- KUTIPAN PILIHAN
BAB I.
PENDAHULUAN.
A. Latar Belakang .
Perlindungan korban
kejahatan dalam sistem hukum nasional nampaknya belum memperoleh perhatian serius. Hal ini terlihat
dari masih sedikitnya hak-hak korban kejahatan
memperoleh pengaturan dalam perundang-undangan nasional. Adanya ketidak seimbangan antara perlindungan korban
kejahatan dengan pelaku kejahatan pada dasarnya
merupakan salah satu pengingkaran dari asas setiap warga negara bersamaan kedudukannya dalam hukum dan pemerintahan,
sebagaimana diamanatkan oleh Undangundang Dasar 1945, sebagai landasan
konstitusional. Selama ini muncul pandangan yang menyebutkan pada saat pelaku kejahatan telah
diperiksa, diadili dan dijatuhi hukuman pidana,
maka pada saat itulah perlindungan terhadap korban telah diberikan, padahal pendapat demikian tidak sepenuhnya benar.
Melalui penelusuran
berbagai literatur, baik nasional maupun internasional, penulis mencoba untuk melihat bagaimana
seharusnya korban kejahatan memperoleh perlindungan
hukum serta bagaimana sistem hukum nasional selama ini mengatur perihal perlindungan kepada korban kejahatan. Dalam
beberapa perundang-undang nasional permasalahan
perlindungan korban kejahatan memang sudah diatur namun sifatnya masih parsial dan tidak berlaku secara umum
untuk semua korban kejahatan.

- DATA MENTAH

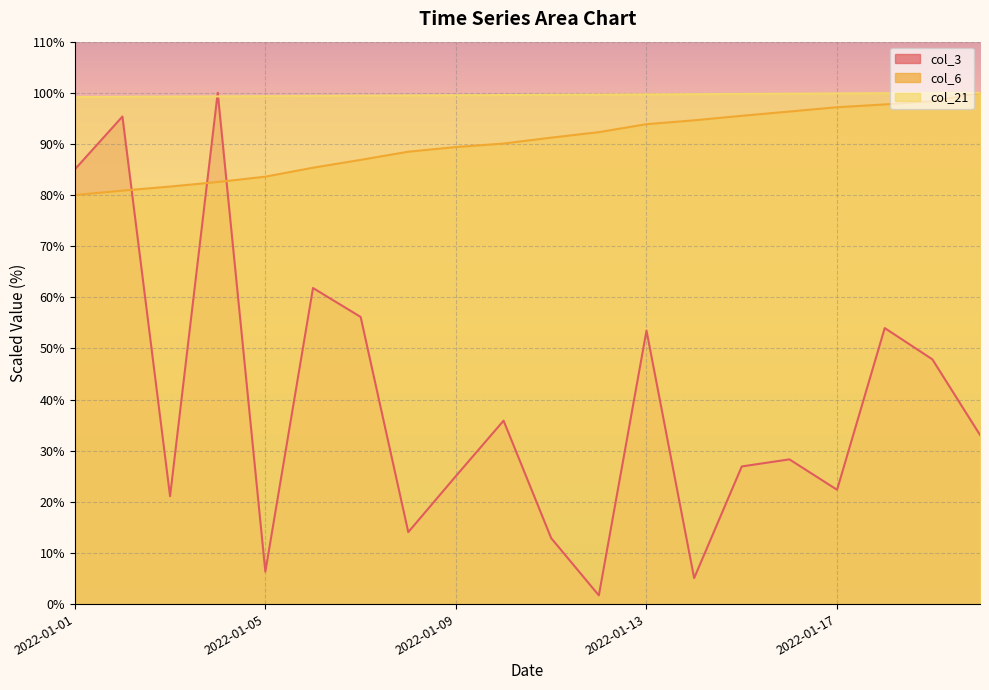

What is the difference between the highest and lowest values at 2022-01-13?

46.2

- PERINTAH TUGAS
Sambung tulisan tentang perlindungan korban kejahatan, mulai sesudah kalimat terakhir yang tercantum.

- HASIL LATIHAN
Dengan adanya
berbagai permasalahan mengenai jenis korban dalam kehidupan masyarakat, maka ini pulalah yang
melatarbelakangi lahirnya cabang ilmu baru yang disebut dengan “viktimologi.” Viktimologi atau
victimology (istilah dalam bahasa Inggris)
berasal dari istilah Latin, yaitu victima yang berarti korban, sedangkan logos yang berarti ilmu pengetahuan. Maka secara
singkat, viktimologi adalah ilmu yang mempelajari
korban dari berbagai aspek.
Walaupun disadari,
bahwa korban-korban kejahatan itu, disatu pihak dapat terjadi karena perbuatan/tindakan seseorang (orang
lain), seperti korban pencurian, pembunuhan dan sebagainya (yang lazimnya disebut sebagai
korban kejahatan), dan dilain pihak, korban
dapat pula terjadi oleh karena peristiwa alam yang berada di luar “jangkauan” manusia (yang lazimnya disebut sebagai korban
bencana alam), yaitu seperti korban letusan
gunung berapi, korban banjir, korban gempa bumi dan lain-lain.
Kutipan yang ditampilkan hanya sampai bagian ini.